[[ EXERCISE DATA open ]]

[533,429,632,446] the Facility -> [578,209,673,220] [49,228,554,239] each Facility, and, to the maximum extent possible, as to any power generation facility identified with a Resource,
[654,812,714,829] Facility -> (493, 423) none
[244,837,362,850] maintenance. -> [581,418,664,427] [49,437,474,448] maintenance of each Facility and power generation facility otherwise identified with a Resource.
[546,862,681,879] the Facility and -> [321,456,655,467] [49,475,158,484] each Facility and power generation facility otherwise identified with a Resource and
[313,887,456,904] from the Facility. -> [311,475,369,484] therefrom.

[[ EXERCISE DATA closed ]]
[[ EXERCISE DATA open ]]

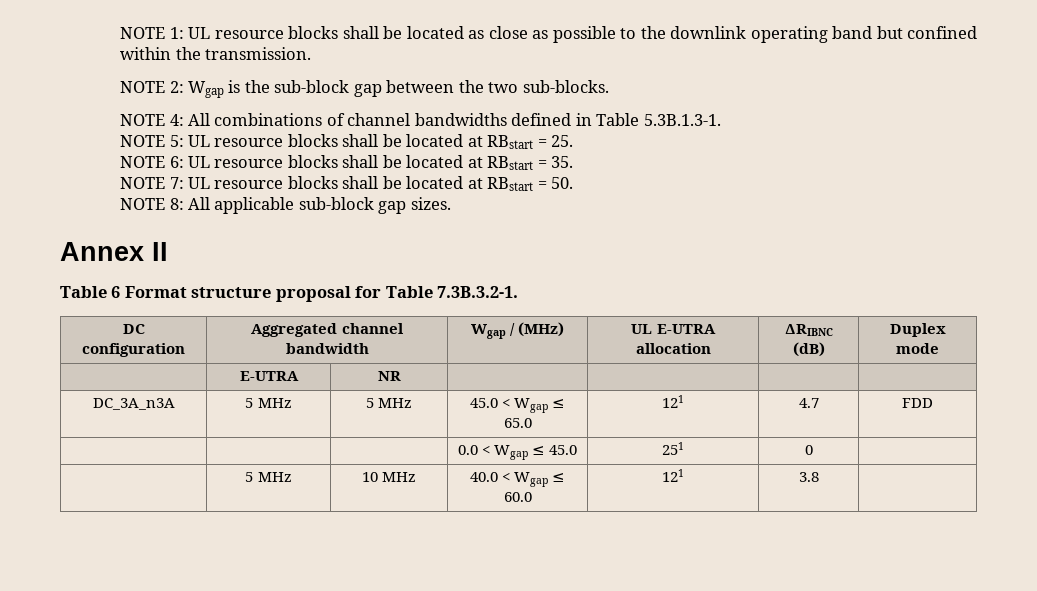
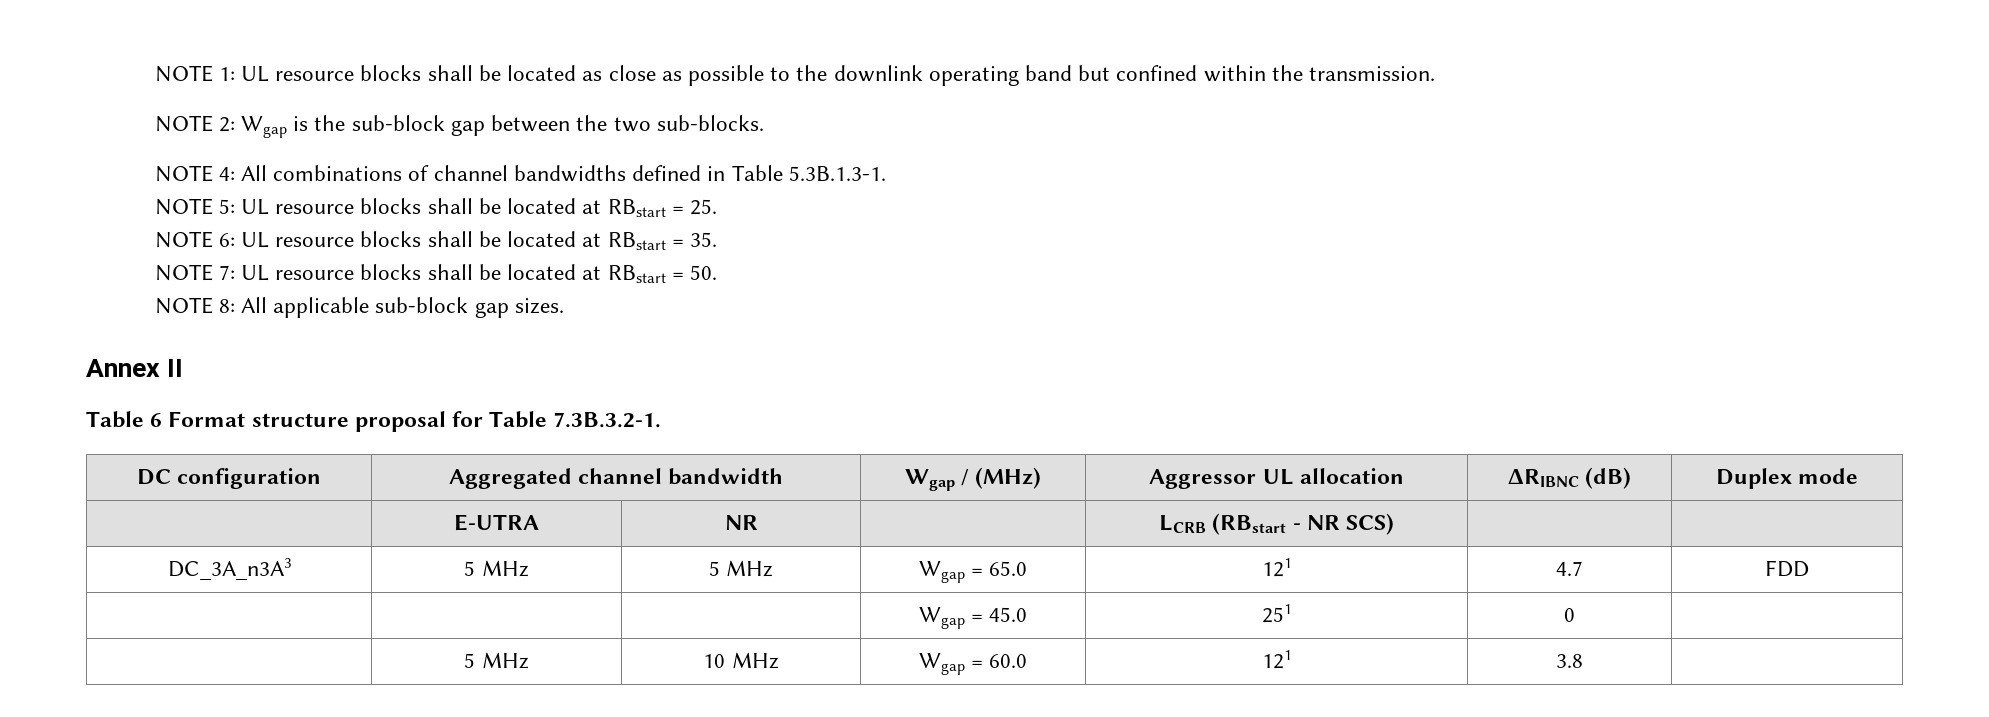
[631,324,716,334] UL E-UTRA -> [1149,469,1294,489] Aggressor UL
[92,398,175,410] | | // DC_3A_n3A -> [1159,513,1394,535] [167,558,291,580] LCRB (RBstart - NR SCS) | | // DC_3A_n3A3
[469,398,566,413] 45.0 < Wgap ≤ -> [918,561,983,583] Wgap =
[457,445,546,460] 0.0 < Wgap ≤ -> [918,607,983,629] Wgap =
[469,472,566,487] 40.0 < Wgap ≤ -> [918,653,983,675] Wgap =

[[ EXERCISE DATA closed ]]

TASK |
Would you print exactly, and only, the lines of the data above from the line with "[469,398,566,413] 45.0 <" through the line with "[469,472,566,487] 40.0 <", inclusive?

WRITTEN ANSWER |
[469,398,566,413] 45.0 < Wgap ≤ -> [918,561,983,583] Wgap =
[457,445,546,460] 0.0 < Wgap ≤ -> [918,607,983,629] Wgap =
[469,472,566,487] 40.0 < Wgap ≤ -> [918,653,983,675] Wgap =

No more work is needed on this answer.